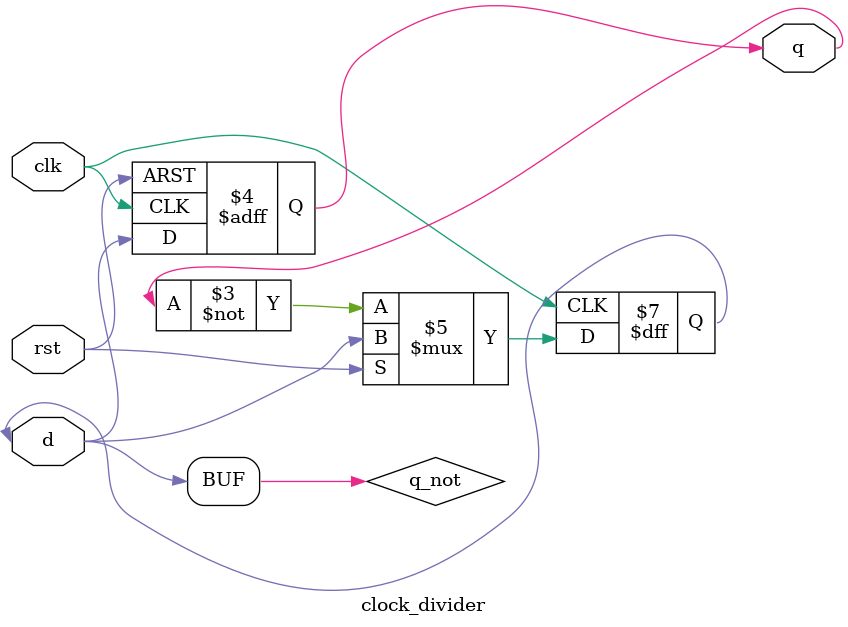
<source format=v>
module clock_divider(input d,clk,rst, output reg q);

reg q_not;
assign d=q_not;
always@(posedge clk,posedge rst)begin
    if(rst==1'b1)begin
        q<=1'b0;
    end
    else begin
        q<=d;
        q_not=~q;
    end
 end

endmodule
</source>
----------
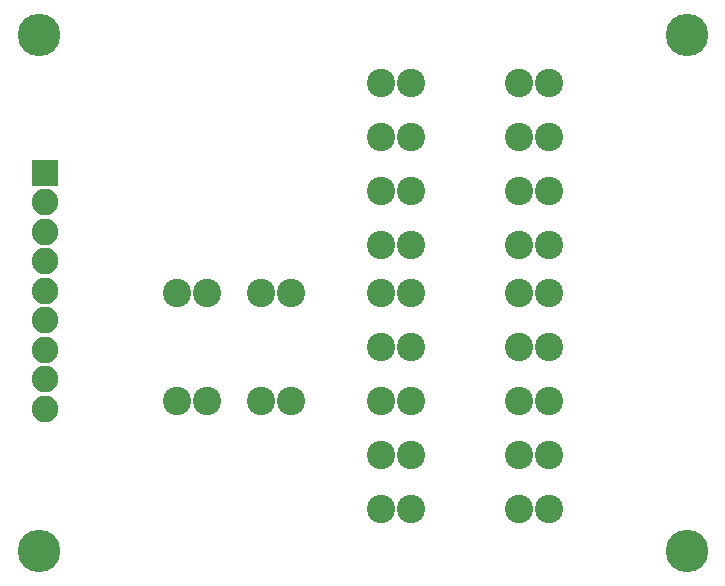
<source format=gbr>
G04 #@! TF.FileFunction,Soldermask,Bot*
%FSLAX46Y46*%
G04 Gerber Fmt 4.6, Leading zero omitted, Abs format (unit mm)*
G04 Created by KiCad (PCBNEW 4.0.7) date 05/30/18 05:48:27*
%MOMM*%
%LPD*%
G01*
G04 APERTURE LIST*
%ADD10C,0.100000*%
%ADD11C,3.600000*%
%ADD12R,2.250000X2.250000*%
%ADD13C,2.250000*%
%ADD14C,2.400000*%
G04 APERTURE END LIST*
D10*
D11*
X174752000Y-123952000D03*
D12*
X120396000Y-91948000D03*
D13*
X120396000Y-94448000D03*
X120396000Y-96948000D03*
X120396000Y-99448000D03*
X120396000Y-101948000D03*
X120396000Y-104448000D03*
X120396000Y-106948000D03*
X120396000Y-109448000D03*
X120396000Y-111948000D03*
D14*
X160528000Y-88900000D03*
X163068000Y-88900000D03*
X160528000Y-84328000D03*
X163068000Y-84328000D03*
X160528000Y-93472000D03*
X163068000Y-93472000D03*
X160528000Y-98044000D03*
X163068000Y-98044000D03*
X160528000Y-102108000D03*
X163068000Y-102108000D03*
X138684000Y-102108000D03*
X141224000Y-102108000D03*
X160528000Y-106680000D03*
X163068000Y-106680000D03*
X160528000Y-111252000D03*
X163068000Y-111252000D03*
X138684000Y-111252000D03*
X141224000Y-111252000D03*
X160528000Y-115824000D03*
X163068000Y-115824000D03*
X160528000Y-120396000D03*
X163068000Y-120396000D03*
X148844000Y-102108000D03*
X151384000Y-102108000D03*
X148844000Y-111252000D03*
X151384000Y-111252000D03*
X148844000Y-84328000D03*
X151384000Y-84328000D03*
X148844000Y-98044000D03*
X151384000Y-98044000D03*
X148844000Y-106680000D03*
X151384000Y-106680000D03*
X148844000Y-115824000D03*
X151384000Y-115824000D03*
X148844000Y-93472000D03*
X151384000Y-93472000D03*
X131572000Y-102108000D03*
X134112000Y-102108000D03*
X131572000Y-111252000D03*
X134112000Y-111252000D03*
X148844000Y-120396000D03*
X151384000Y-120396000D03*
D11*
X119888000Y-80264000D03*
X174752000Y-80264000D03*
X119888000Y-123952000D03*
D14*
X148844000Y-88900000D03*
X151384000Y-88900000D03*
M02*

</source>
----------
Precisely the lines between those holding "X160528000Y-88900000D03*" and "X131572000Y-111252000D03*", inclusive, are to be reproduced from the listing above, with nothing added.

X160528000Y-88900000D03*
X163068000Y-88900000D03*
X160528000Y-84328000D03*
X163068000Y-84328000D03*
X160528000Y-93472000D03*
X163068000Y-93472000D03*
X160528000Y-98044000D03*
X163068000Y-98044000D03*
X160528000Y-102108000D03*
X163068000Y-102108000D03*
X138684000Y-102108000D03*
X141224000Y-102108000D03*
X160528000Y-106680000D03*
X163068000Y-106680000D03*
X160528000Y-111252000D03*
X163068000Y-111252000D03*
X138684000Y-111252000D03*
X141224000Y-111252000D03*
X160528000Y-115824000D03*
X163068000Y-115824000D03*
X160528000Y-120396000D03*
X163068000Y-120396000D03*
X148844000Y-102108000D03*
X151384000Y-102108000D03*
X148844000Y-111252000D03*
X151384000Y-111252000D03*
X148844000Y-84328000D03*
X151384000Y-84328000D03*
X148844000Y-98044000D03*
X151384000Y-98044000D03*
X148844000Y-106680000D03*
X151384000Y-106680000D03*
X148844000Y-115824000D03*
X151384000Y-115824000D03*
X148844000Y-93472000D03*
X151384000Y-93472000D03*
X131572000Y-102108000D03*
X134112000Y-102108000D03*
X131572000Y-111252000D03*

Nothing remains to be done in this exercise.